___ QUOTED PASSAGE ___
20 things you can negotiate in a job offer

John Mark had a great post 10 Survival Tips for the Modern Wageslave. I thought I’d follow up with another piece of career advice that I never got: every aspect of a job offer is negotiable. I actually got advice from my university career office to NOT negotiate a job offer. Luckily I got other advice too and since then I’ve learned it’s all negotiable. This isn’t a post about how to get the biggest salary. It isn’t even a post about how to negotiate. My point here is to say that it’s all negotiable. If you’ve always wanted a title of "technical evangelist", you can ask for it. If you’ve always wanted a love sack with your name embroidered on it, well, they might think you’re weird, but you can still ask for it.
___ RECORDED DATA ___
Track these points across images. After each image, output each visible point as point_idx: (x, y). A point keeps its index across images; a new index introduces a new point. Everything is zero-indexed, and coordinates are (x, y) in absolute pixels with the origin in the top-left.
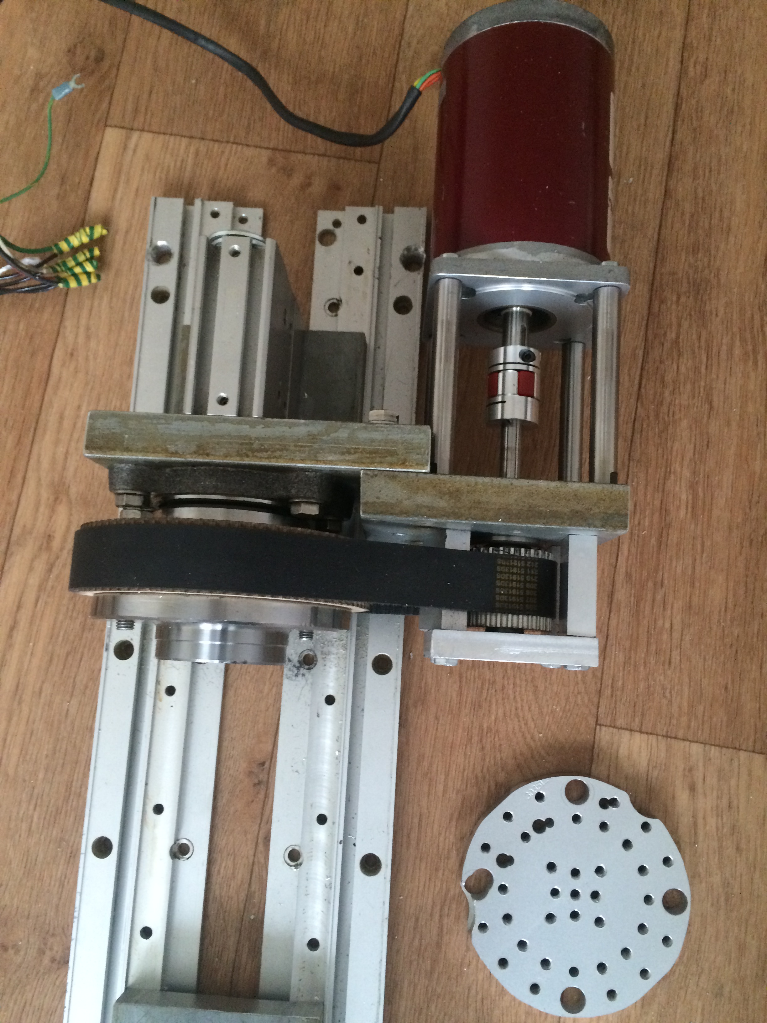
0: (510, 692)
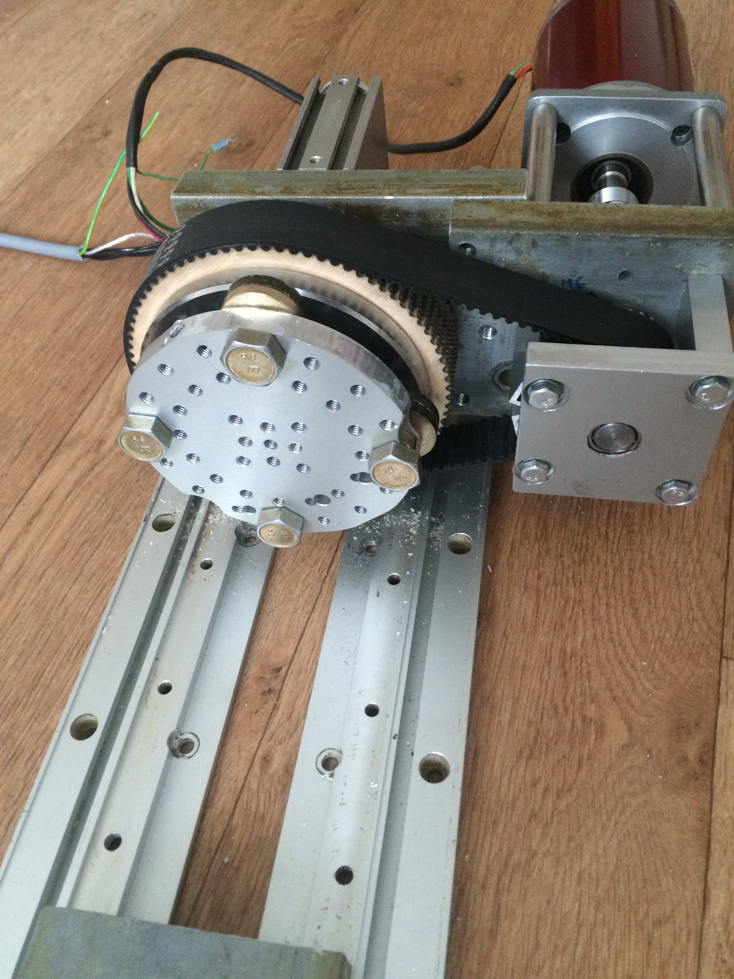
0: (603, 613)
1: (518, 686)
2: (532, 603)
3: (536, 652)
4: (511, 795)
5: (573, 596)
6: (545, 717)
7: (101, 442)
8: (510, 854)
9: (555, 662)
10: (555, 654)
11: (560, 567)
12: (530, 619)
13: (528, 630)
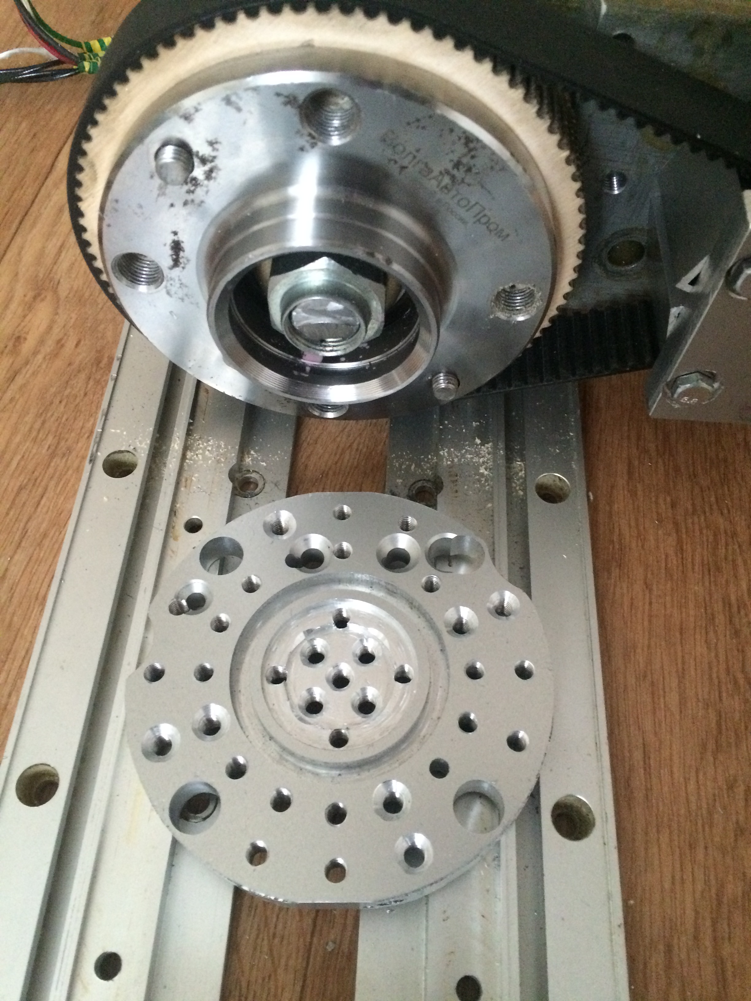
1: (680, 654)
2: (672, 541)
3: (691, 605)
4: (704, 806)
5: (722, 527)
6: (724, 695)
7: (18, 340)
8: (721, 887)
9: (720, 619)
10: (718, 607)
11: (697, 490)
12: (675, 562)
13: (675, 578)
___
WHAT YOU NEED TO DO
Render this sentence from the text on negotiating job offers in Spanish: "This isn’t a post about how to get the biggest salary."

SOLUTION FOR THIS PROBLEM
Esta no es una publicación sobre cómo conseguir el salario más alto.